孤独の名言レシピ #10

  1. 人生

リモートワークは気が楽だけど、ずっと一人は寂しい|繋がりの有難さに気づく名言

高まるオンラインの需要

現代はあらゆる分野でオンライン化が進んでいます。

家に居ながらネットで買い物もできる時代です。
移動時間がかからず、時間や交通費も節約でき、大変便利になりました。

昨年からは、コロナによって更にオンラインの需要が高まっています。
こうしたオンラインの良さもあるのですが、一方でオンライン化によって悩んでいる人もあるようです。

Wさん(30代男性)の声を聞いてみたいと思います。

リモートワークは一人で快適?

Wさんはコロナ禍で勤務体系が変わり、時差出勤や在宅テレワークも増えてきました。

職場では食事時間にも時差がつき、向かい合わずバラバラ。
昼食を一人で食べることも今では当たり前になっています。

通勤せずに家でテレワーク、朝早く起きて電車に揺られることもない。
ギリギリまで寝ていられるし、嫌な上司にも会わずに済む。

Wさんは、仕事での煩わしい人間関係に悩むことが減り、便利になったことを心から喜んでいました。
ところが、実はいいことばかりでもなかったのです。

人間関係の煩わしさはないけれど…

Wさんはテレワークによって、人と会うことによる人間関係の煩わしさ、ストレスから開放されました。
しかし、一人の状態が続いていくと次第に孤立感が出てきたのです。

コロナ以前、打ち合わせなどは、対面で議論を交わしながらできていました。
オンラインではパソコンの画面上なので、どうしても熱が入りません。

一体いつまでこの状態が続くのだろうか…。
そういう不安も相まって、ストレスになってきます。

また職場に行くと、仕事以外にも同僚との何気ない会話の時間がありました。
食事を共にしたりするときの雑談が気分転換にもなっていたのです。

今はそういった雑談ができなくなり、ただ黙々とパソコンに向かう毎日。
これでは寂しい気持ちが生じ、仕事への意欲が低下していくでしょう。

ずっと孤独ではいられない私たち

最初のうちは、「煩わしさから解放され、伸び伸びと過ごせる」と巣ごもりライフを満喫できたと思います。
一人で気楽に作業できることも喜びになっていたでしょう。

ところが、ずっと一人の状態が続くとだんだんと話相手が欲しくなってきます。
自分の状態を話し、共感してくれる人がいてくれればと感じるのです。

そんな状態を表した名言を2つ紹介したいと思います。

孤独――訪ねるにはよい場所であるが、滞在するのには寂しい場所である。
ヘンリー=ショー(イギリス生まれの実業家/1800~1889)

孤独はいいものだということを我々は認めざるを得ない。
しかし、孤独はいいものだと話し合うことの出来る相手を持つことは一つの喜びである。

バルザック(フランスの小説家/1799~1850)

一人になる時間がないと息が詰まりますが、かといって、ずっと孤独ではいられないのが私たちです。
分かり合える人を持つことで、人は安心するものでしょう。
一人でいるときに経験したことを誰かと共有する時間も、時には必要なのではないでしょうか。

まとめ

ストレス社会の今日、自分のペースで動きたい、リラックスしたいという人は多くあると思います。
人と接するのは気を遣って疲れる、というのが現代の価値観かもしれません。

しかし、一人が続くと寂しいものです。
コロナによって、決して人と会えるのは当たり前ではないことに気がついた、という人もあるのではないでしょうか。

Wさんは、先日久しぶりに会社に出勤しました。
その際、真っ先に声をかけてくれたのが、今まで憎たらしいと思っていた上司だったのです。
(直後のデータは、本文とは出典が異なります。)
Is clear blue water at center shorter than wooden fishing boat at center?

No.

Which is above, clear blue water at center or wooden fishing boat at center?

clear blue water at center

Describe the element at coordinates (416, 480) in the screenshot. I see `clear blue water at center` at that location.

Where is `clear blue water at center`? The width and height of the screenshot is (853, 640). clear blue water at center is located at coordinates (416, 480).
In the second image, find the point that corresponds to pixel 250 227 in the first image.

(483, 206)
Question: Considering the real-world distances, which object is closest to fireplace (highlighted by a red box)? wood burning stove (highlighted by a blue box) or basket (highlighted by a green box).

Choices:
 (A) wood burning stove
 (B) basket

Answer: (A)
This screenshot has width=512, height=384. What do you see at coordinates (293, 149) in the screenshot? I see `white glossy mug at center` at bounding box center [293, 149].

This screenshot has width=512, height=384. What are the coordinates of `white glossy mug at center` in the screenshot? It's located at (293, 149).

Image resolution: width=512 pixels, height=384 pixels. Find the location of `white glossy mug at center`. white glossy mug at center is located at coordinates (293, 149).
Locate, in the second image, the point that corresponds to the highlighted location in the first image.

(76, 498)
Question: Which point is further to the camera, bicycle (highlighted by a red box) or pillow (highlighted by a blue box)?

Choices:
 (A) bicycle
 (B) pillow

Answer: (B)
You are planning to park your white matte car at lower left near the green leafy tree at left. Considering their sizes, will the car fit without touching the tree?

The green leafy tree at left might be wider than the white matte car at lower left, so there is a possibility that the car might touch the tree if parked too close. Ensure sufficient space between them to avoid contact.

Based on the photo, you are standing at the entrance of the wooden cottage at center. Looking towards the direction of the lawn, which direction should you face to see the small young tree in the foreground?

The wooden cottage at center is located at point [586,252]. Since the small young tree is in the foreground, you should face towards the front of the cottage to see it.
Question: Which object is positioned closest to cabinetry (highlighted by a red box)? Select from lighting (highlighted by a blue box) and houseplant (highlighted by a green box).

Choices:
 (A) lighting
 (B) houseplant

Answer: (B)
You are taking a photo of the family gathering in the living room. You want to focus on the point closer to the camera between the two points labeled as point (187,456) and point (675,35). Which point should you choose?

「元気か?」の一言でしたが、声をかけてもらってとても嬉しかったそうです。
毎日会っているときは「うるさい」と思っていたそうですが、気持ちが変わったのですね。

苦手な人があったとしても、その関係はいつまでも続きません。しばらくのご縁です。
今回のことで、周囲の人を大切にしたり、人間関係を見つめなおすきっかけができたのかもしれません。
鬱陶しく思わず、ぜひ周りの人との関係を大切にしていただければと思います。